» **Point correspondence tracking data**

-- -- --

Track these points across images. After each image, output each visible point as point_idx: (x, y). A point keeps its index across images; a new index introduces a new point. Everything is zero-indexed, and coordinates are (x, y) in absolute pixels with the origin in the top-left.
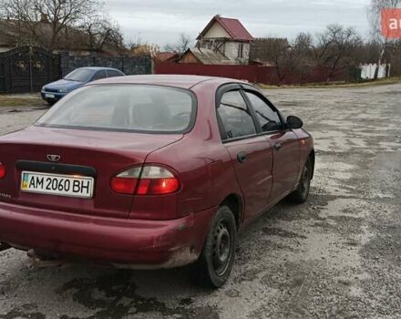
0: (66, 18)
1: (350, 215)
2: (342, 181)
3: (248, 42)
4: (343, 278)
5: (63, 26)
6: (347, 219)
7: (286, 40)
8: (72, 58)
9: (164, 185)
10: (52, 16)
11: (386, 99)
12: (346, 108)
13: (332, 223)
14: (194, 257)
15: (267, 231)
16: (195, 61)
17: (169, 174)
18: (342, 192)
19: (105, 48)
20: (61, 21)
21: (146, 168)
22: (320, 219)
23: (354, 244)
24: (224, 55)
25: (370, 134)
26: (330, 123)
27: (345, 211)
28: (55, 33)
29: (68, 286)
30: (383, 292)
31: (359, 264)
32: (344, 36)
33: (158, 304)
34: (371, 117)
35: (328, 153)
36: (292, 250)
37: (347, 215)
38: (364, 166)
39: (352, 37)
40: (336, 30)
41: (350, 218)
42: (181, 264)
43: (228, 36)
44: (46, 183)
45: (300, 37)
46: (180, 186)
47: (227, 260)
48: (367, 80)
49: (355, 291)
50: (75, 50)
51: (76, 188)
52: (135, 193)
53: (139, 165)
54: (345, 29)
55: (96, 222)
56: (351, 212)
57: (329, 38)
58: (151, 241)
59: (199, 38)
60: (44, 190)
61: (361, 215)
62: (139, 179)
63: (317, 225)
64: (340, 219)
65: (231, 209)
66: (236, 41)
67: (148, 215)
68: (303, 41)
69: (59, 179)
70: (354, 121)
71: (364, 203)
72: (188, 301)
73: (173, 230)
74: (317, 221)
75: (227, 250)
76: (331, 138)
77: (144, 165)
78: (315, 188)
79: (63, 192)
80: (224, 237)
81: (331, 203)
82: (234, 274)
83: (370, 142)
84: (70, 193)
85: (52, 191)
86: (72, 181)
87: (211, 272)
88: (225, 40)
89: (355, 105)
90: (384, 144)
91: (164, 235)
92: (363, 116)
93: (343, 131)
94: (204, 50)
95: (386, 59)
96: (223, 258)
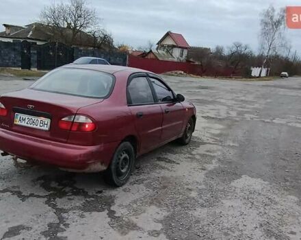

-- -- --

» **About this task**
Return exactly the lines above from the line that has "22: (320, 219)" through the line that has "69: (59, 179)", inclusive, and nothing else.

» **Written response**
22: (320, 219)
23: (354, 244)
24: (224, 55)
25: (370, 134)
26: (330, 123)
27: (345, 211)
28: (55, 33)
29: (68, 286)
30: (383, 292)
31: (359, 264)
32: (344, 36)
33: (158, 304)
34: (371, 117)
35: (328, 153)
36: (292, 250)
37: (347, 215)
38: (364, 166)
39: (352, 37)
40: (336, 30)
41: (350, 218)
42: (181, 264)
43: (228, 36)
44: (46, 183)
45: (300, 37)
46: (180, 186)
47: (227, 260)
48: (367, 80)
49: (355, 291)
50: (75, 50)
51: (76, 188)
52: (135, 193)
53: (139, 165)
54: (345, 29)
55: (96, 222)
56: (351, 212)
57: (329, 38)
58: (151, 241)
59: (199, 38)
60: (44, 190)
61: (361, 215)
62: (139, 179)
63: (317, 225)
64: (340, 219)
65: (231, 209)
66: (236, 41)
67: (148, 215)
68: (303, 41)
69: (59, 179)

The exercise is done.